■ Activity: Make a verbatim copy of the entries below; pictures stay out.

■ Source material:
Content starts

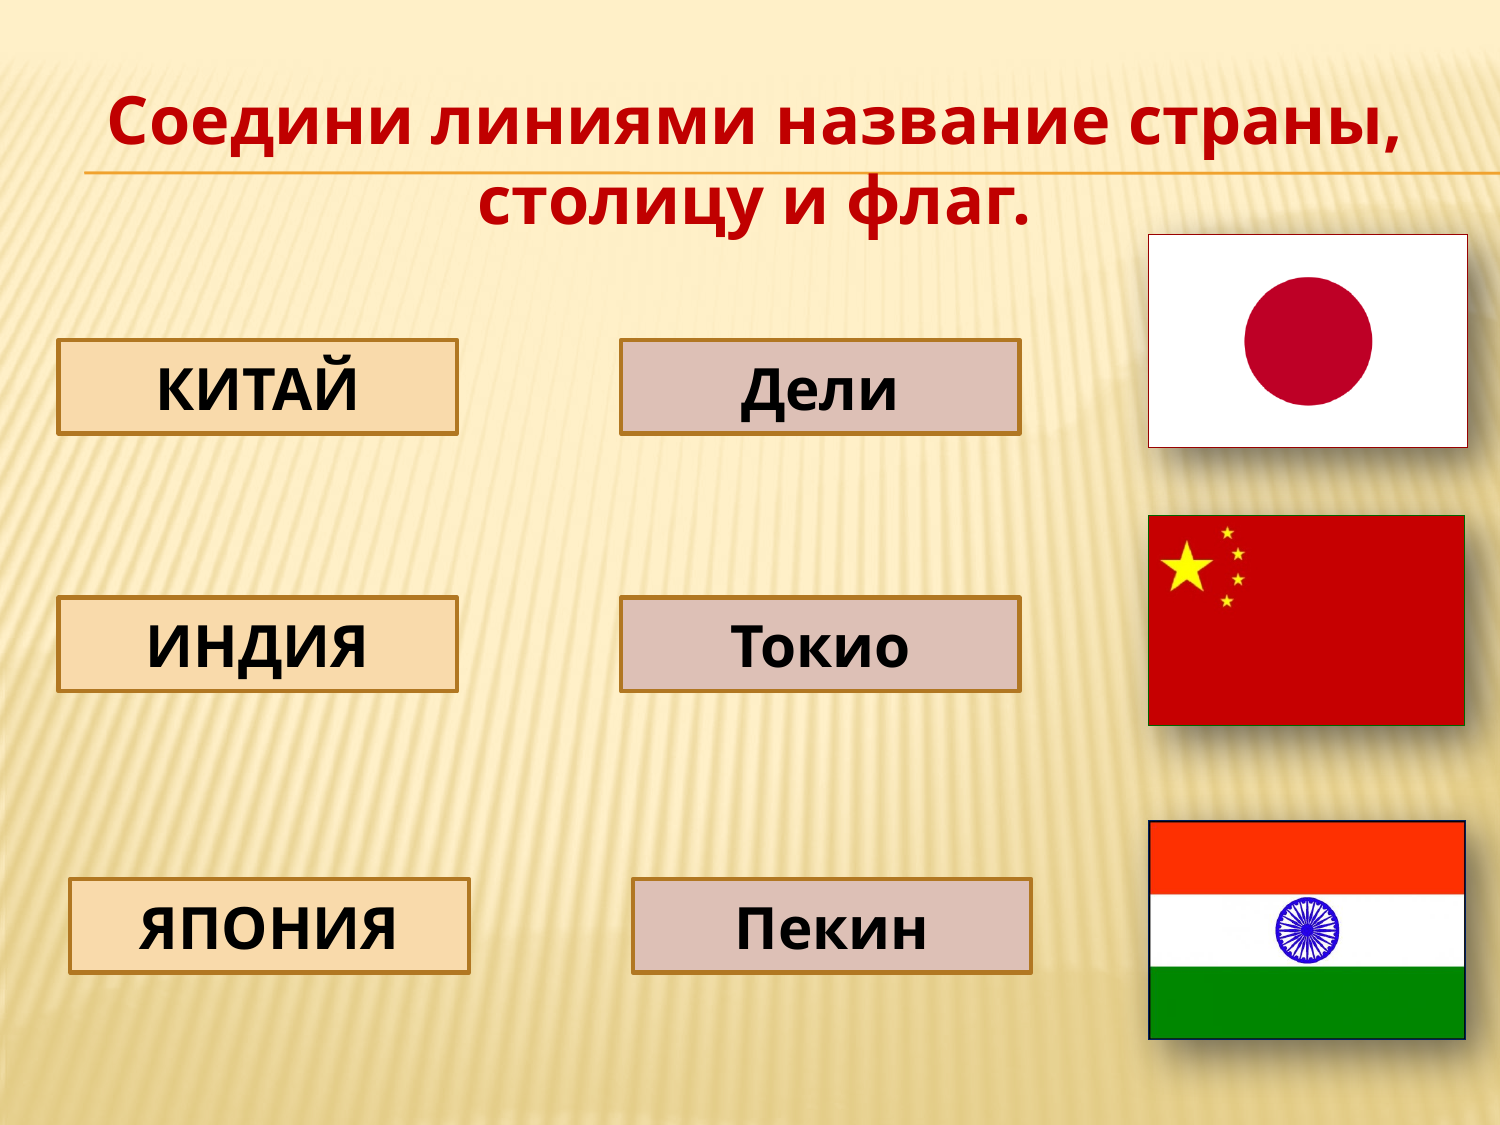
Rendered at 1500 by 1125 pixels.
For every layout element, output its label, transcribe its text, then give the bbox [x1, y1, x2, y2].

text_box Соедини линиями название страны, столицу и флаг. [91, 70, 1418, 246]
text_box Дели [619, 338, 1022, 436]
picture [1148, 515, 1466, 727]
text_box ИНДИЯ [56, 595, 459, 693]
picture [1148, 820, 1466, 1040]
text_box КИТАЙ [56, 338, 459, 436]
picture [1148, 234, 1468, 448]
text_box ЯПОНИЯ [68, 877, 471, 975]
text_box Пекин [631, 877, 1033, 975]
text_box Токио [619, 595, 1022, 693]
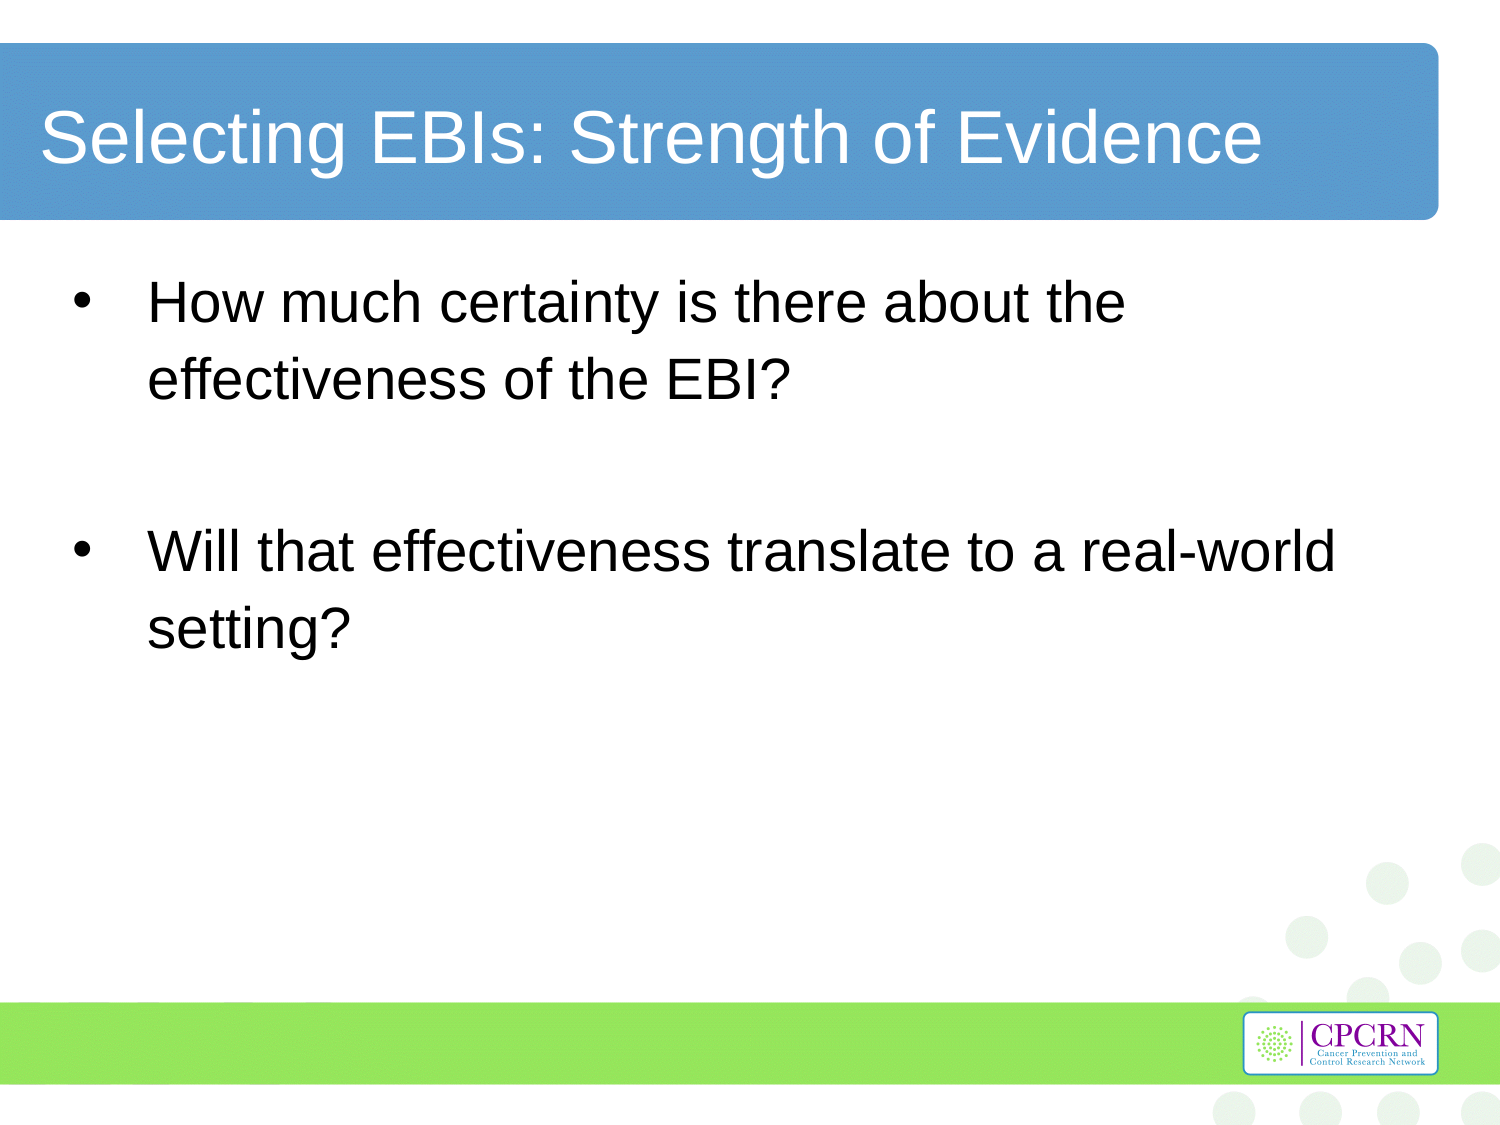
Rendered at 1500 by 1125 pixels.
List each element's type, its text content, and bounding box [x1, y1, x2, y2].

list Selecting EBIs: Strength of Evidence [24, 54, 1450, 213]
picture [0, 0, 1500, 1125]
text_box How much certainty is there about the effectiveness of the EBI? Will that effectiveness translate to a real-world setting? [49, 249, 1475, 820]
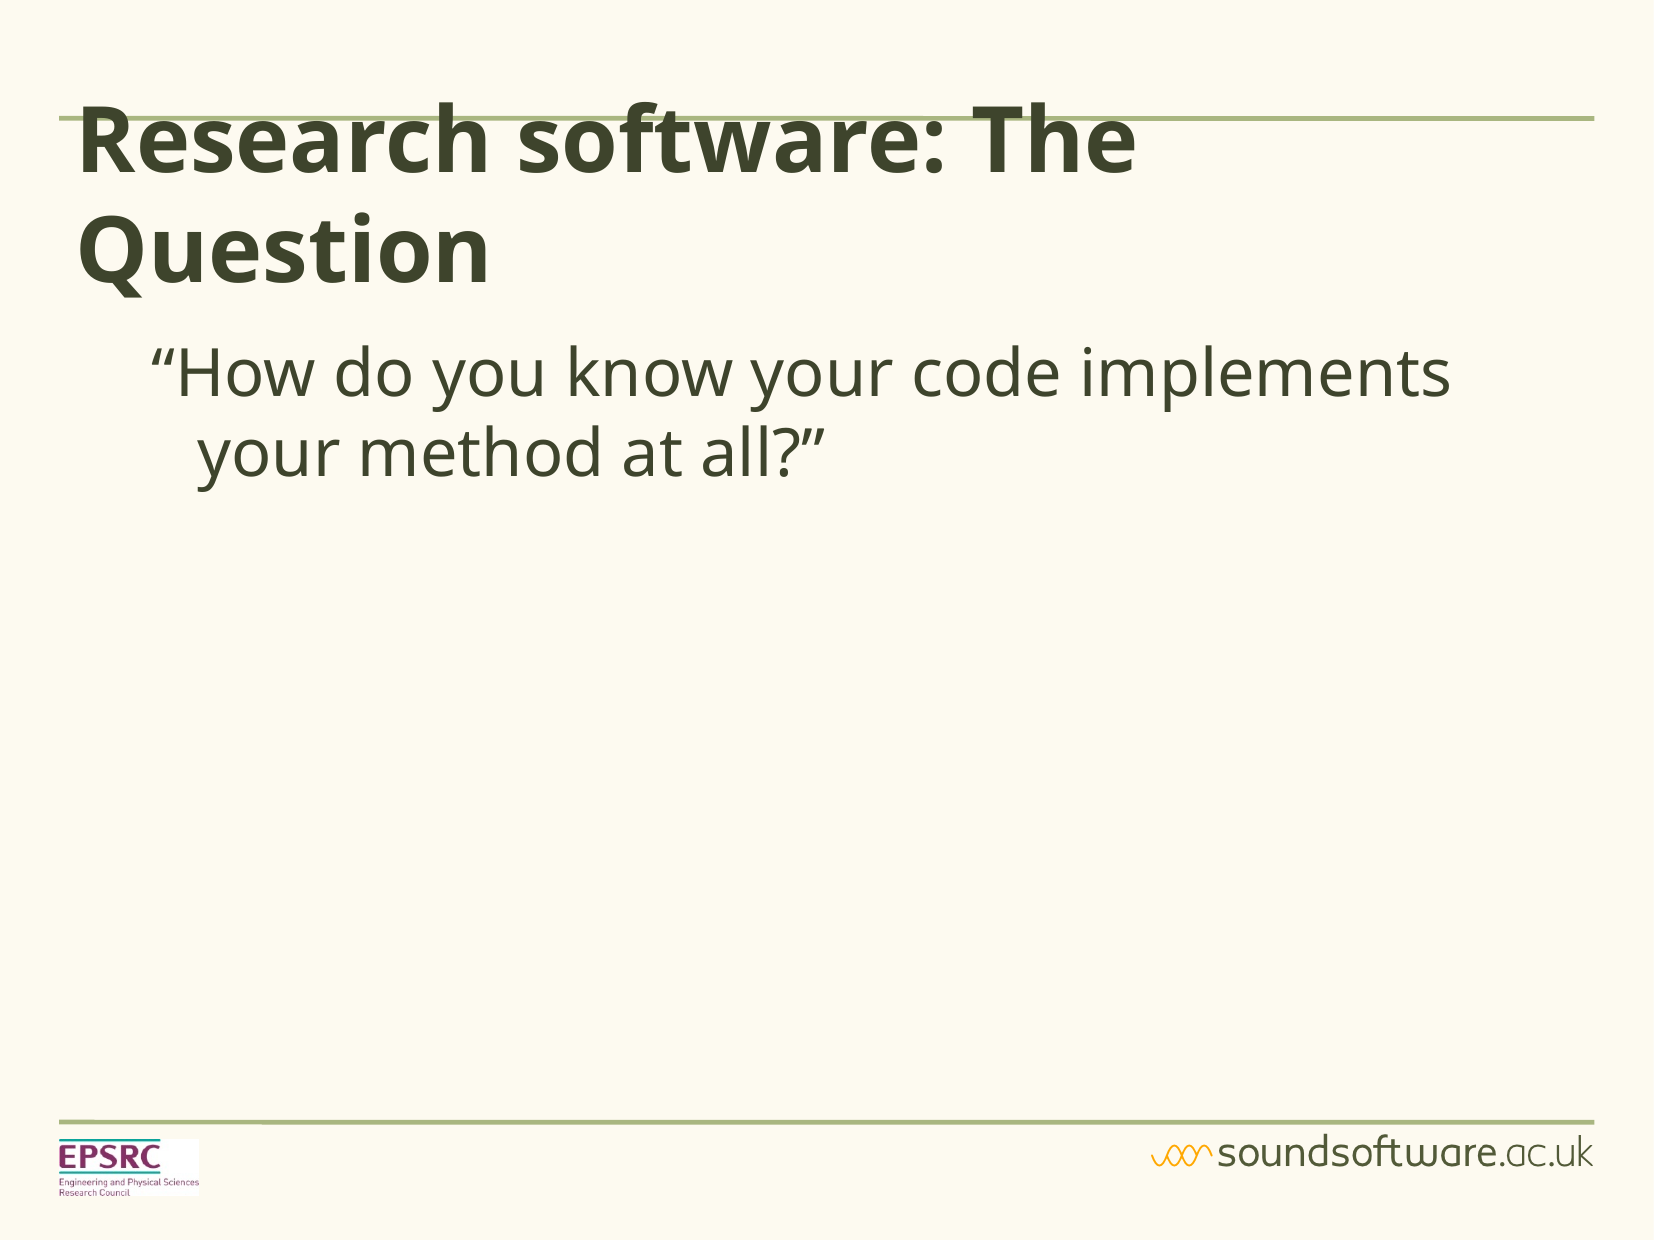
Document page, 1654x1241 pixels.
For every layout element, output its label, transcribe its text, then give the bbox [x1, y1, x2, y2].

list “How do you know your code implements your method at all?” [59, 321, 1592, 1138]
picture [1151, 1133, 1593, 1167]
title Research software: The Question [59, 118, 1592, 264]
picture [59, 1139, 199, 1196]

Content ends

■ Exercise solution:
Rendered at 1500 by 1125 pixels.
For every layout element, output its label, transcribe its text, then give the bbox [x1, y1, x2, y2].

text_box Соедини линиями название страны, столицу и флаг. [91, 70, 1418, 246]
text_box Дели [619, 338, 1022, 436]
picture [1148, 515, 1466, 727]
text_box ИНДИЯ [56, 595, 459, 693]
picture [1148, 820, 1466, 1040]
text_box КИТАЙ [56, 338, 459, 436]
picture [1148, 234, 1468, 448]
text_box ЯПОНИЯ [68, 877, 471, 975]
text_box Пекин [631, 877, 1033, 975]
text_box Токио [619, 595, 1022, 693]
Rendered at 1500 by 1125 pixels.
List each element's type, its text content, and bounding box [x1, y1, x2, y2].

list Selecting EBIs: Strength of Evidence [24, 54, 1450, 213]
picture [0, 0, 1500, 1125]
text_box How much certainty is there about the effectiveness of the EBI? Will that effectiveness translate to a real-world setting? [49, 249, 1475, 820]
Document page, 1654x1241 pixels.
For every layout element, output its label, transcribe its text, then give the bbox [x1, y1, x2, y2].

list “How do you know your code implements your method at all?” [59, 321, 1592, 1138]
picture [1151, 1133, 1593, 1167]
title Research software: The Question [59, 118, 1592, 264]
picture [59, 1139, 199, 1196]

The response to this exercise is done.